Document segment ▸
Data Structures

Fenwick Tree (Binary Indexed Tree)

Twelve lines of bit-tricks for O(log n) prefix sums

A Fenwick tree, also called a binary indexed tree, supports point updates and prefix sums on an array in O(log n) per operation using just one array of length n. It is the smallest, fastest range-aggregate structure when sums or XORs are enough.

  • UpdateO(log n)
  • Prefix queryO(log n)
  • Range queryO(log n)
  • BuildO(n)
  • Spacen integers

Interactive visualization

Press play, or step through manually. The visualization is yours to drive — try it before reading on.

Open visualization fullscreen ↗

Watch the 60-second explainer

A condensed visual walkthrough — narrated, captioned, under a minute.

How a Fenwick tree works

You have an array of n numbers and a stream of two operations: update(i, delta) adds delta to position i, and prefixSum(i) returns the sum of positions 1 through i. The naive solutions sit at opposite extremes:

  • Plain array: update is O(1), prefix sum is O(n).

Records from a dataset:
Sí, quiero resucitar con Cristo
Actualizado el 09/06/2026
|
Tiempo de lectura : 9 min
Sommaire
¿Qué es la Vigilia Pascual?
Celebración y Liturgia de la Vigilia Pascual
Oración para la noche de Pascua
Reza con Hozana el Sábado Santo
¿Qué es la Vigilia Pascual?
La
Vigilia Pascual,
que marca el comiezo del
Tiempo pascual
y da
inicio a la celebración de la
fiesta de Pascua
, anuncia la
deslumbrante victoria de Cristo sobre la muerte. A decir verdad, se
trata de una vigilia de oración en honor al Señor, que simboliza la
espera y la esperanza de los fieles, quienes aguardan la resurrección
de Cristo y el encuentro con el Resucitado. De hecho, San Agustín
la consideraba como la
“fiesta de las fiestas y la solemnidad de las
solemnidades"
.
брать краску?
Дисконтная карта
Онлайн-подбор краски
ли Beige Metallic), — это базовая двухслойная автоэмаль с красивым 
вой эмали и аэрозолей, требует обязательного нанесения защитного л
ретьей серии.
--
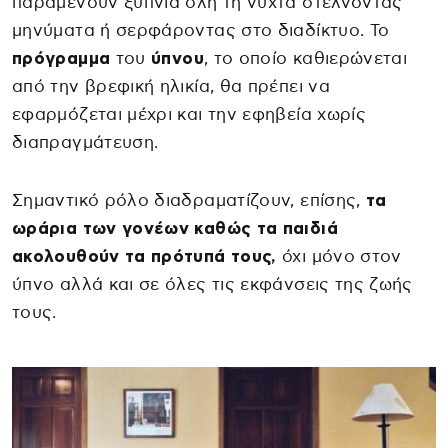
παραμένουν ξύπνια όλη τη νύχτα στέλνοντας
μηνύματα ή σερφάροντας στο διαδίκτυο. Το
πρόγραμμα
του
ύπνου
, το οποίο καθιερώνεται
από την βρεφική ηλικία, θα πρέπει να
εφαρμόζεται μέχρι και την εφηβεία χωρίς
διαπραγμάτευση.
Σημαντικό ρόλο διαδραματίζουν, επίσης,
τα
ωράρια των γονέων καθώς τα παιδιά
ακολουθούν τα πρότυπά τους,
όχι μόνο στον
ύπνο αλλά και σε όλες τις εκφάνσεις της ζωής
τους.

Problems and tasks ▸
(A) According to the Fenwick tree page, how much time does building the tree take?
(B) Which lines of the records include the word "Cristo"? Copy out each of them.

Responses to the tasks ▸
(A) O(n)

(B)
Sí, quiero resucitar con Cristo
deslumbrante victoria de Cristo sobre la muerte. A decir verdad, se
de Cristo y el encuentro con el Resucitado. De hecho, San Agustín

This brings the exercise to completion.